China-linked Jian spyware was copied from NSA code, researchers

The APT31 group cloned a cyber-offensive tool developed by the NSA to create Jian, which was then used against a US target

Chinese intelligence services used spyware whose code was copied from tools developed by the US National Security Agency (NSA) to support their own hacking operations.

That ' s according to the researchers from Tel Aviv-based Check Point Software Technologies, who claim that some features in China-linked Jian malware are so similar to NSA tools that they could only have been derived from NSA ' s spyware tools leaked online in 2017.

In 2017, a group calling itself Shadow Brokers published a data dump called 'Lost in Translation', which included code developed by the NSA. The group had sought to sell the code to the highest bidder - but attracted no bids. It subsequently released many of the malware tools in its trove, enabling cybercriminals and US adversaries to add US-made cyber espionage tools to their own arsenals.

Based on their analysis, Check Point researchers claim that China-linked group APT31 (Zirconium) cloned NSA-linked Equation Group ' s cyber offensive tool code-named EpMe and used it in various cyber-espionage operations.

The tools were used to exploit a then unknown Windows vulnerability now tracked as CVE-2017-0005, which enabled attackers to elevate their privileges on infected systems.

The Check Point report says that APT31 likely cloned the American version of the tool in 2014 to create Jian, about two years before the Shadow Brokers first published the NSA tools on the web.
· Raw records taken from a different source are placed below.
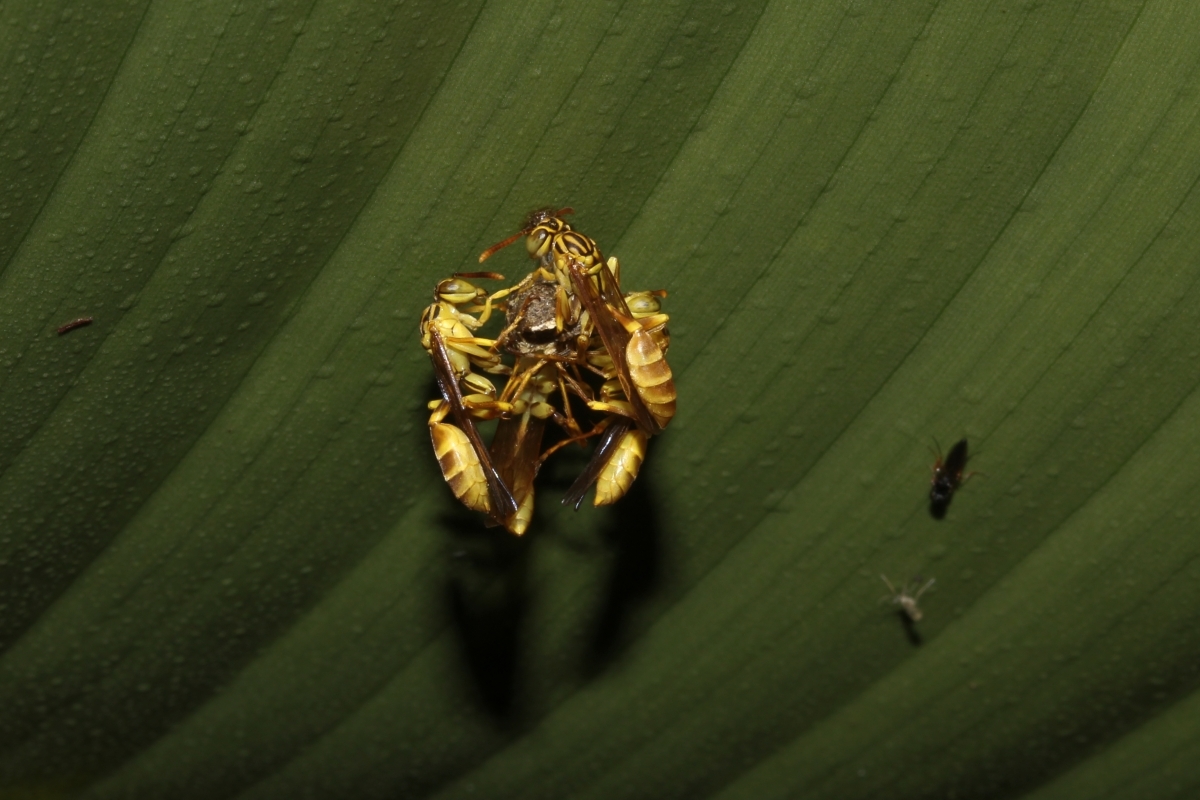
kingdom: Animalia
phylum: Arthropoda
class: Insecta
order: Hymenoptera
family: Vespidae
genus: Mischocyttarus
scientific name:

Jian spyware was used by APT31 for about two years, until it was detected by Lockheed Martin ' s Computer Incident Response Team, which reported it to Microsoft, suggesting a possible cyber attack against an American target.

Microsoft eventually patched CVE-2017-0005 vulnerability in March 2017.
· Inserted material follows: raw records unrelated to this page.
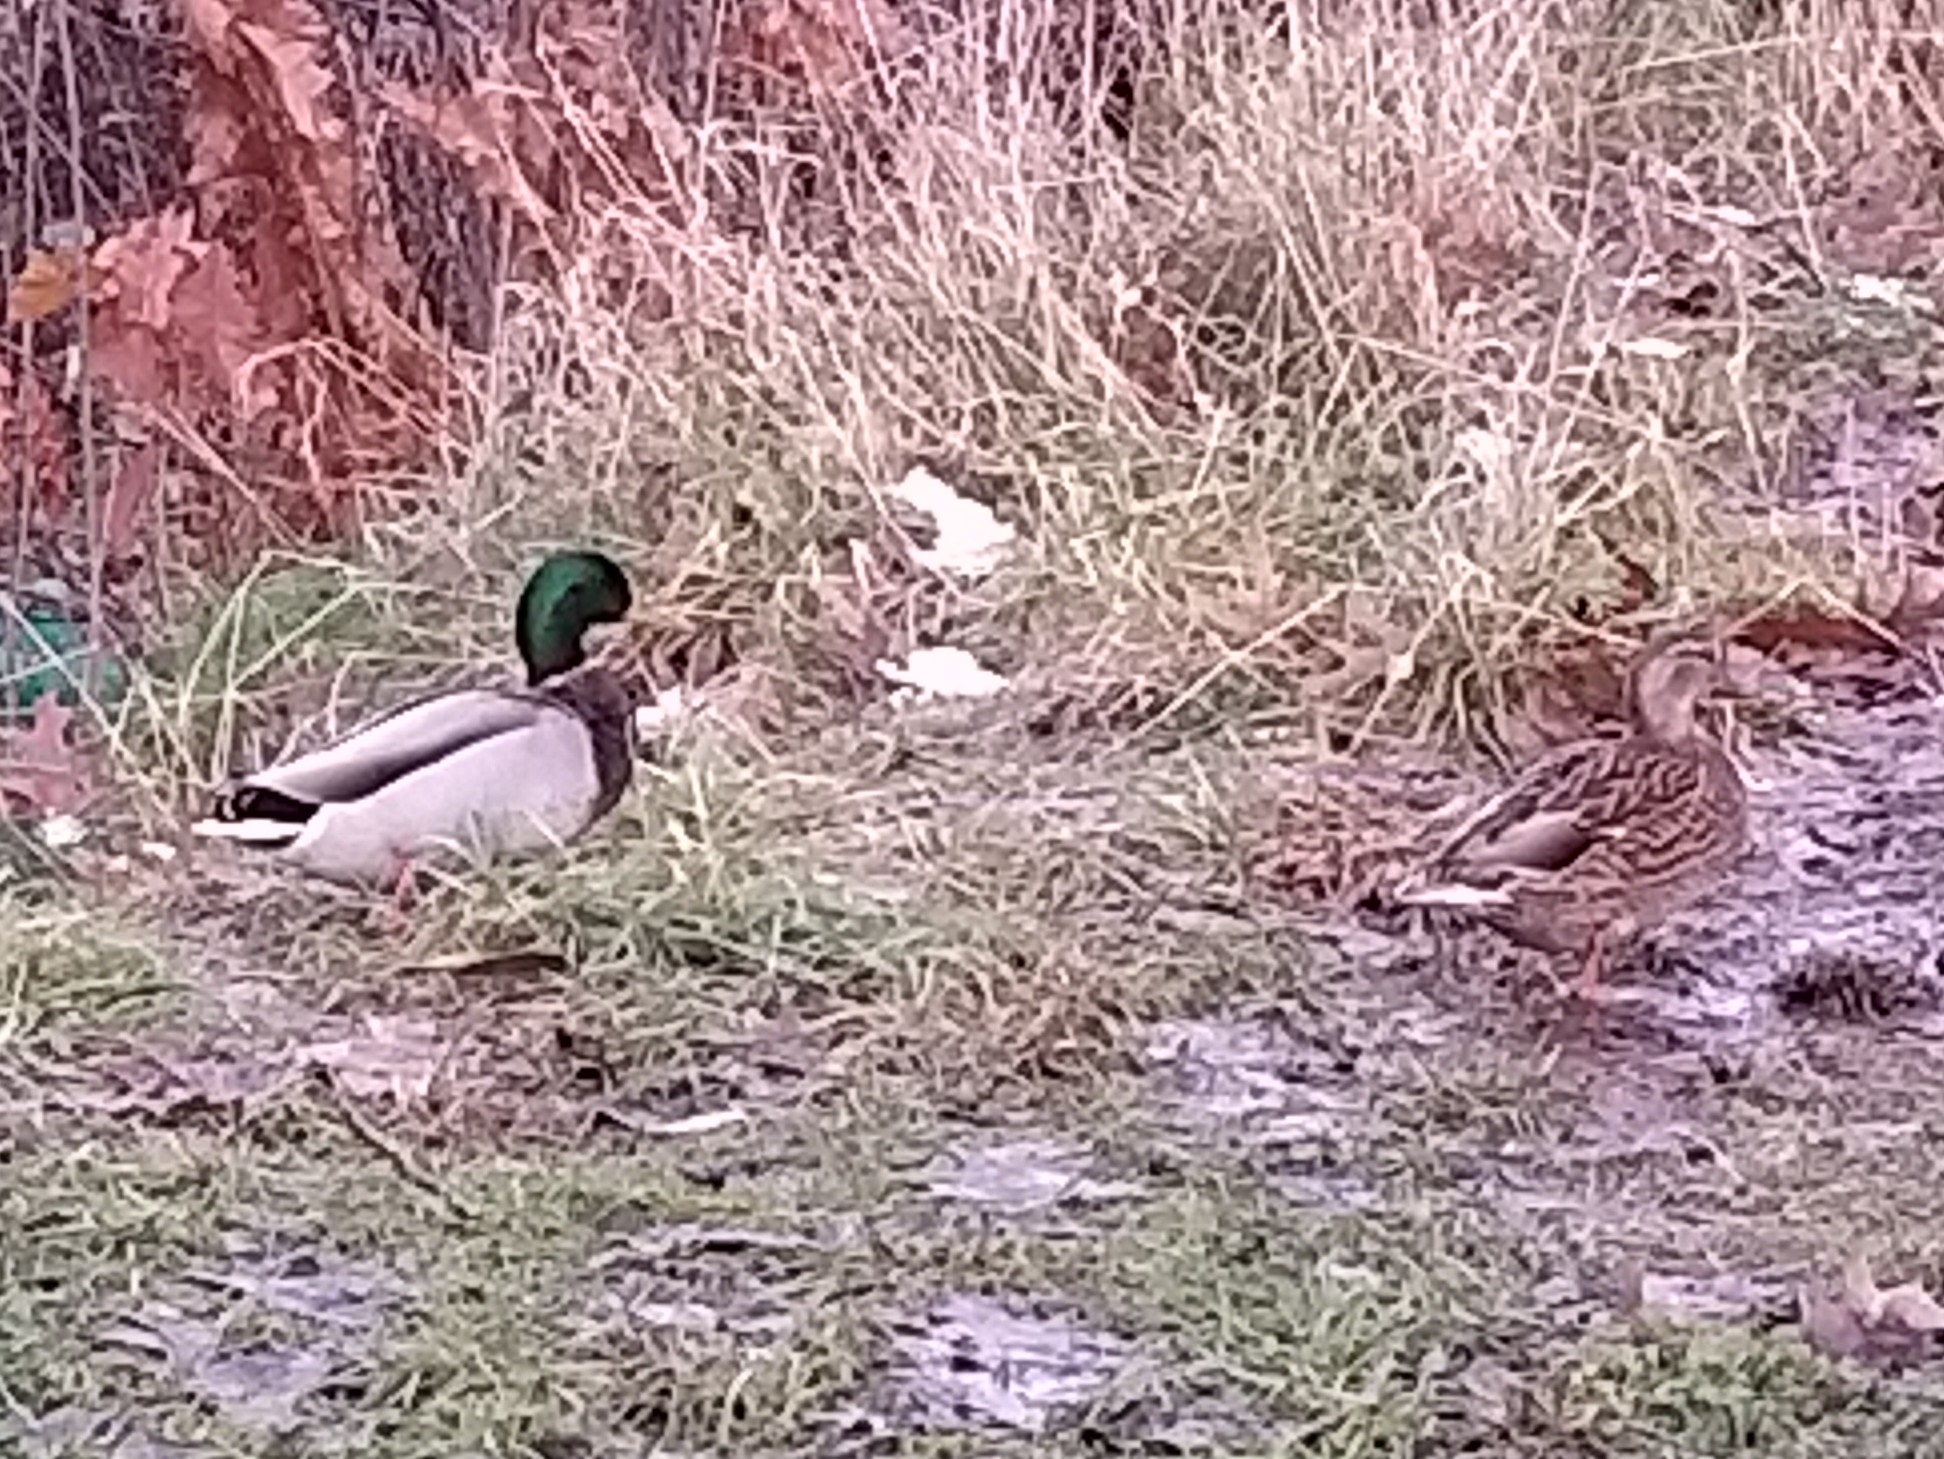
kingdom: Animalia
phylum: Chordata
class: Aves
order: Anseriformes
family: Anatidae
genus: Anas
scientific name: Anas platyrhynchos
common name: Mallard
According to Check Point, Chinese spies could have acquired the EpMe samples during an Equation Group ' s cyber operation targeting a Chinese target or during an operation against a third-party network that was monitored by the Chinese APT.

It is also a possibility that Chinese APT captured EpMe samples during an attack on Equation Group infrastructure.

Yaniv Balmas, Checkpoint ' s head of research, says that a possible takeaway for spymasters from this ' double-edged cyber sword ' story is that they should think twice before keeping software vulnerabilities secret.

"Maybe it ' s more important to patch this thing and save the world," Balmas said.

"It might be used against you," he added.